### PROBLEM REQUIREMENTS
Go through the records and give each one again exactly.

[Dataset entries]
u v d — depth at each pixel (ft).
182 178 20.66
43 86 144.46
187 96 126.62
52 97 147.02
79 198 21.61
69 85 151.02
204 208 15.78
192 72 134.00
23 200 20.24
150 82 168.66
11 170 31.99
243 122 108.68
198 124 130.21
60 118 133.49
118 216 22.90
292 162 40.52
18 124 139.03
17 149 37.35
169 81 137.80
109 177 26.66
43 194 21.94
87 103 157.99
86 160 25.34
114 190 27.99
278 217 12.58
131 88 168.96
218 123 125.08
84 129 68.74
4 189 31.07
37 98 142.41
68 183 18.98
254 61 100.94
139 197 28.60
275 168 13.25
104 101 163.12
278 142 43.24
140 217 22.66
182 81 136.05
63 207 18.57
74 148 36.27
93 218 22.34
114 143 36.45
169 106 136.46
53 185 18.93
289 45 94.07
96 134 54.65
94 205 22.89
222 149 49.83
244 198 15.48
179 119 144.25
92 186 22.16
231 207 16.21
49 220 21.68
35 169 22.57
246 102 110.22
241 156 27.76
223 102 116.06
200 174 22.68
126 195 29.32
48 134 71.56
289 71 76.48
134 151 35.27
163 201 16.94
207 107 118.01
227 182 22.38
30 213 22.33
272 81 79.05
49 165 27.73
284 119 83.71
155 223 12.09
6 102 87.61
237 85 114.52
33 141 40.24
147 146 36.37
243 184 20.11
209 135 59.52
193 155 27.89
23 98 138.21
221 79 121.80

### RESULT OF THE TASK
u v d — depth at each pixel (ft).
182 178 20.66
43 86 144.46
187 96 126.62
52 97 147.02
79 198 21.61
69 85 151.02
204 208 15.78
192 72 134.00
23 200 20.24
150 82 168.66
11 170 31.99
243 122 108.68
198 124 130.21
60 118 133.49
118 216 22.90
292 162 40.52
18 124 139.03
17 149 37.35
169 81 137.80
109 177 26.66
43 194 21.94
87 103 157.99
86 160 25.34
114 190 27.99
278 217 12.58
131 88 168.96
218 123 125.08
84 129 68.74
4 189 31.07
37 98 142.41
68 183 18.98
254 61 100.94
139 197 28.60
275 168 13.25
104 101 163.12
278 142 43.24
140 217 22.66
182 81 136.05
63 207 18.57
74 148 36.27
93 218 22.34
114 143 36.45
169 106 136.46
53 185 18.93
289 45 94.07
96 134 54.65
94 205 22.89
222 149 49.83
244 198 15.48
179 119 144.25
92 186 22.16
231 207 16.21
49 220 21.68
35 169 22.57
246 102 110.22
241 156 27.76
223 102 116.06
200 174 22.68
126 195 29.32
48 134 71.56
289 71 76.48
134 151 35.27
163 201 16.94
207 107 118.01
227 182 22.38
30 213 22.33
272 81 79.05
49 165 27.73
284 119 83.71
155 223 12.09
6 102 87.61
237 85 114.52
33 141 40.24
147 146 36.37
243 184 20.11
209 135 59.52
193 155 27.89
23 98 138.21
221 79 121.80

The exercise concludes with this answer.